Closed vishesh-varma closed 1 year ago

vishesh-varma commented 1 year ago

I want to name by device based on its MAC Address, as I plan to have multiple devices and I wanted to differentiate between them. For example, an ESP with addr: 43:5A:12:03:fA:65:02 would have myDevice 6502 as its BLE device name.

The examples I found on the internet only do this by first advertising, then scanning, and then getting the MAC address from the scanned data. That would work okay if there was only 1 BLE device in the area. But in case there are multiple devices, there's a change that a different BLE device's address will get scanned.

Can I not access the MAC Address without starting the advertisement? Is there a way to add it to the library?

h2zero commented 1 year ago

You can get the device address with NimBLEDevice::getAddress.

chegewara commented 1 year ago
    uint8_t mac[6] = {};
    esp_read_mac(mac, ESP_MAC_BT);

All you have to do is to convert hex values to chars.

vishesh-varma commented 1 year ago

Thanks!

NimBLEAddress addr = NimBLEDevice::getAddress();
const uint8_t *addrs = addr.getNative();
String name = "myDevice " + String((addrs[4]<<8)|(addrs[5]), HEX);
NimBLEDevice::init(name.c_str());

This is how I'm doing it after h2zero's comment. The code is untested right now, but I just wanted to know if this is anywhere near how it should be.
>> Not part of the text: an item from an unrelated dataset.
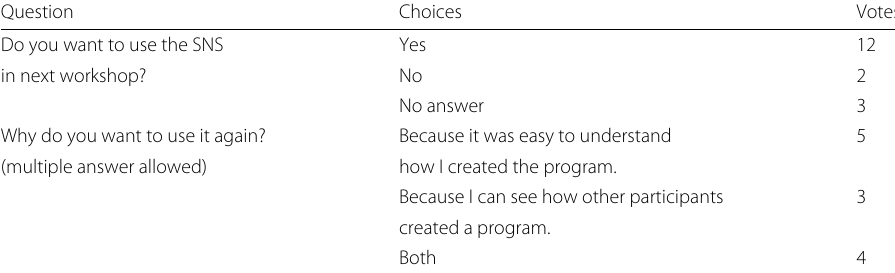
posted several times and most of those posts were made when they came to a break; therefore, reflection occurred many times during one workshop. In addition, as there were accesses to the SNS even after the workshops, those participants had opportunities to review their project once again and had reflection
vishesh-varma commented 1 year ago

This is the final code snippet that has been tested:

  NimBLEDevice::init("X");
  NimBLEAddress addr = NimBLEDevice::getAddress();
  const uint8_t *addrs = addr.getNative();
  char name[15];
  sprintf(name, "myDevice %X\n", (addrs[1] << 8) | (addrs[0]));
  NimBLEDevice::setDeviceName(name);

Some things to note:

  1. I wasn't able to access Mac address if the BLE stack wasn't initialized. That's why I did the first init with a random name, and then changed the name later on.
  2. The getNative() function writes Right-Most Byte(idk if I can call it LSB) at index 0. I wanted the name to be myDevice EEFF if my MAC Address was AA:BB:CC:DD:EE:FF, but addrs[4] and addrs[5] returned BB and AA respectively. So, I changed it index to 1 and 0.
  3. I'm pretty sure it can be made even better with some more optimizations.